Sebanyak 157 dari total 193 negara anggota PBB telah mengakui Palestina. Angka ini setara dengan 81% negara anggota PBB. Dengan pengakuan ini, negara-negara tersebut menjalin hubungan diplomatik resmi dengan Otoritas Palestina.
Hal tersebut disampaikan Dosen Fakultas Ilmu Sosial dan Ilmu Politik Universitas Gadjah Mada (UGM) Drs Muhadi Sugiono, MA dalam laman kampus, dikutip Jumat (26/9/2025).
SCROLL TO CONTINUE WITH CONTENT
Muhadi mengatakan, pengakuan terhadap sebuah negara merupakan salah satu unsur penting dalam hukum internasional terkait dengan berdirinya negara.
Ia menjelaskan, berdasarkan Konvensi Montevideo 1933, empat kriteria dan definisi standar sebuah negara yakni memiliki populasi permanen, batas-batas teritorial yang jelas, pemerintah, dan kemampuan menjalin hubungan atau kerja sama dengan negara lain.
"Pengakuan resmi bisa diberikan jika kriteria-kriteria itu dipenuhi oleh negara yang akan berdiri," ucapnya.

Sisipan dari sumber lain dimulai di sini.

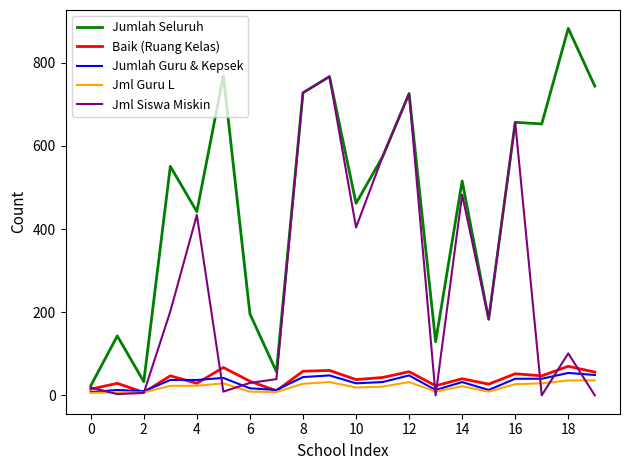

Which series has the largest range (max minus min)?

Jumlah Seluruh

Bisa Menjadi Anggota Penuh PBB
Pengakuan dari negara Barat dan Eropa menurutnya juga memungkinkan Palestina mendaftarkan diri sebagai full member (anggota penuh) PBB. Hal ini akan turut mendukung hak, kewajiban, dan posisi Palestina di forum internasional seperti PBB.
"Dengan menjadi full member of the United Nations, maka semua hak dan semua kewajiban itu kemudian bisa didapatkan negara yang baru itu," ucapnya.
Disampaikan juga Amerika Serikat sebagai negara yang memberikan dukungan terhadap Israel saat ini perlahan mulai melunak dengan adanya upaya mengumpulkan negara-negara Islam beberapa waktu lalu termasuk Indonesia.
Dalam pertemuan diajukan proposal yang salah satunya terkait siapa yang akan mengisi wilayah konflik ini apabila diberikan pengakuan dan Israel harus menarik diri dari wilayah itu.
"Nah artinya kalau dilihat dari sisi ini, Amerika sendiri sebenarnya sudah mulai gusar ya, dengan sikapnya itu dan dia mulai galau, mulai ragu-ragu dengan sikapnya itu", ungkap Muhadi.
State Building
Muhadi menambahkan, pengakuan negara-negara lain dan bergabungnya Palestina sebagai anggota PBB menimbulkan konsekuensi untuk masuk dalam program PBB, termasuk state building. Dalam hal ini, Palestina menjalani pembangunan aparatur negara yang ditentukan oleh otoritas yang sah di wilayahnya.
State building didasarkan pada gagasan bahwa ketertiban dan stabilitas merupakan fondasi perdamaian, yang diperlukan untuk menjalankan negara yang berwibawa dan efektif.
Ia berpendapat, saat Palestina mulai terintegrasi dengan sistem nasional, negara ini perlu memastikan punya kontrol atas wilayahnya sendiri, termasuk kelompok-kelompok bersenjata yang ada di dalamnya seperti Hamas. Hal ini terlepas dari apakah kelompok-kelompok tersebut dilibatkan atau tidak dalam proses-proses penyiapan negara.
Kendati demikian, ia menilai proses ke depannya kemungkinan besar akan mengubah konstelasi negara Palestina.
"Memang ada pemerintah pendudukan Palestina itu, tetapi kan kemudian ada kelompok-kelompok yang berjuang sendiri, termasuk Hamas dan sebagainya. Bagaimana kelompok-kelompok itu kemudian bisa bersatu, disatukan dalam sebuah institusi yang namanya negara Palestina", ucapnya.